**Directions:**
Wherever a line of the data contains "taskNum", copy that line.

___ Data extracts

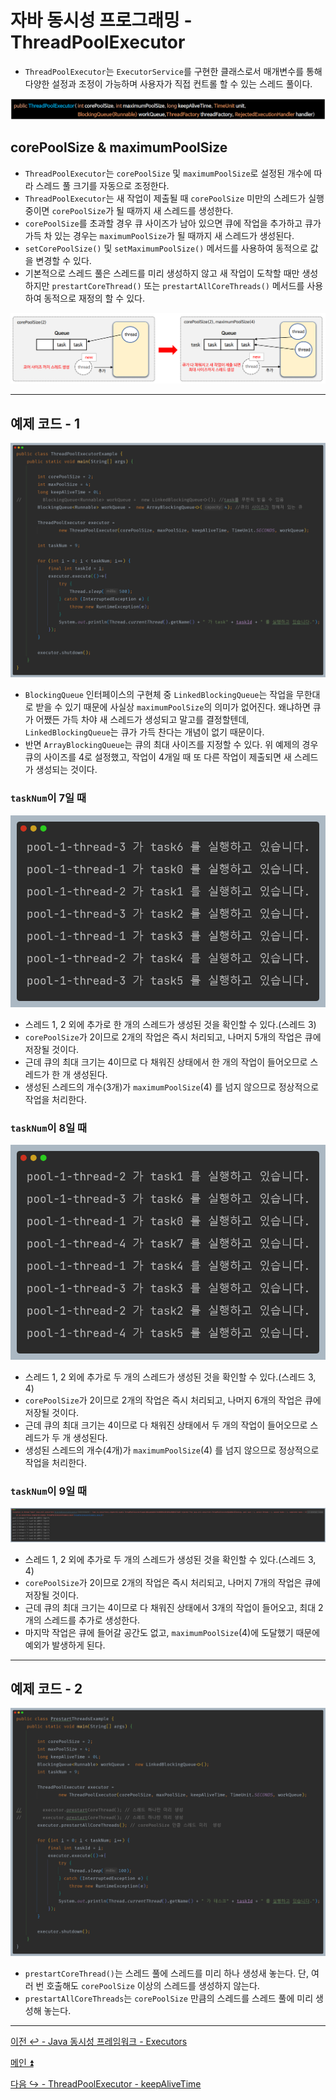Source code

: # 자바 동시성 프로그래밍 - ThreadPoolExecutor

- `ThreadPoolExecutor`는 `ExecutorService`를 구현한 클래스로서 매개변수를 통해 다양한 설정과 조정이 가능하며 사용자가 직접 컨트롤 할 수 있는 스레드 풀이다.

![img.png](image/img.png)

## corePoolSize & maximumPoolSize

- `ThreadPoolExecutor`는 `corePoolSize` 및 `maximumPoolSize`로 설정된 개수에 따라 스레드 풀 크기를 자동으로 조정한다.
- `ThreadPoolExecutor`는 새 작업이 제출될 때 `corePoolSize` 미만의 스레드가 실행 중이면 `corePoolSize`가 될 때까지 새 스레드를 생성한다.
- `corePoolSize`를 초과할 경우 큐 사이즈가 남아 있으면 큐에 작업을 추가하고 큐가 가득 차 있는 경우는 `maximumPoolSize`가 될 때까지 새 스레드가 생성된다.
- `setCorePoolSize()` 및 `setMaximumPoolSize()` 메서드를 사용하여 동적으로 값을 변경할 수 있다.
- 기본적으로 스레드 풀은 스레드를 미리 생성하지 않고 새 작업이 도착할 때만 생성하지만 `prestartCoreThread()` 또는 `prestartAllCoreThreads()` 메서드를 사용하여
    동적으로 재정의 할 수 있다.

![img_1.png](image/img_1.png)

--- 

## 예제 코드 - 1

![img_2.png](image/img_2.png)

- `BlockingQueue` 인터페이스의 구현체 중 `LinkedBlockingQueue`는 작업을 무한대로 받을 수 있기 때문에 사실상 `maximumPoolSize`의 의미가 없어진다. 왜냐하면
    큐가 어쨌든 가득 차야 새 스레드가 생성되고 말고를 결정할텐데, `LinkedBlockingQueue`는 큐가 가득 찬다는 개념이 없기 때문이다.
- 반면 `ArrayBlockingQueue`는 큐의 최대 사이즈를 지정할 수 있다. 위 예제의 경우 큐의 사이즈를 4로 설정했고, 작업이 4개일 때 또 다른 작업이 제출되면
    새 스레드가 생성되는 것이다.

### `taskNum`이 7일 때

![img_3.png](image/img_3.png)

- 스레드 1, 2 외에 추가로 한 개의 스레드가 생성된 것을 확인할 수 있다.(스레드 3)
- `corePoolSize`가 2이므로 2개의 작업은 즉시 처리되고, 나머지 5개의 작업은 큐에 저장될 것이다.
- 근데 큐의 최대 크기는 4이므로 다 채워진 상태에서 한 개의 작업이 들어오므로 스레드가 한 개 생성된다.
- 생성된 스레드의 개수(3개)가 `maximumPoolSize`(4) 를 넘지 않으므로 정상적으로 작업을 처리한다. 

### `taskNum`이 8일 때

![img_4.png](image/img_4.png)

- 스레드 1, 2 외에 추가로 두 개의 스레드가 생성된 것을 확인할 수 있다.(스레드 3, 4)
- `corePoolSize`가 2이므로 2개의 작업은 즉시 처리되고, 나머지 6개의 작업은 큐에 저장될 것이다.
- 근데 큐의 최대 크기는 4이므로 다 채워진 상태에서 두 개의 작업이 들어오므로 스레드가 두 개 생성된다.
- 생성된 스레드의 개수(4개)가 `maximumPoolSize`(4) 를 넘지 않으므로 정상적으로 작업을 처리한다.

### `taskNum`이 9일 때

![img_5.png](image/img_5.png)

- 스레드 1, 2 외에 추가로 두 개의 스레드가 생성된 것을 확인할 수 있다.(스레드 3, 4)
- `corePoolSize`가 2이므로 2개의 작업은 즉시 처리되고, 나머지 7개의 작업은 큐에 저장될 것이다.
- 근데 큐의 최대 크기는 4이므로 다 채워진 상태에서 3개의 작업이 들어오고, 최대 2개의 스레드를 추가로 생성한다.
- 마지막 작업은 큐에 들어갈 공간도 없고, `maximumPoolSize`(4)에 도달했기 때문에 예외가 발생하게 된다.

--- 

## 예제 코드 - 2

![img_6.png](image/img_6.png)

- `prestartCoreThread()`는 스레드 풀에 스레드를 미리 하나 생성새 놓는다. 단, 여러 번 호출해도 `corePoolSize` 이상의 스레드를 생성하지 않는다.
- `prestartAllCoreThreads`는 `corePoolSize` 만큼의 스레드를 스레드 풀에 미리 생성해 놓는다.

---

[이전 ↩️ - Java 동시성 프레임워크 - Executors](https://github.com/genesis12345678/TIL/blob/main/Java/reactive/javaFramework/Executors.md)

[메인 ⏫](https://github.com/genesis12345678/TIL/blob/main/Java/reactive/Main.md)

[다음 ↪️ - ThreadPoolExecutor - keepAliveTime]()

______

**Exercise solution:**
### `taskNum`이 7일 때
### `taskNum`이 8일 때
### `taskNum`이 9일 때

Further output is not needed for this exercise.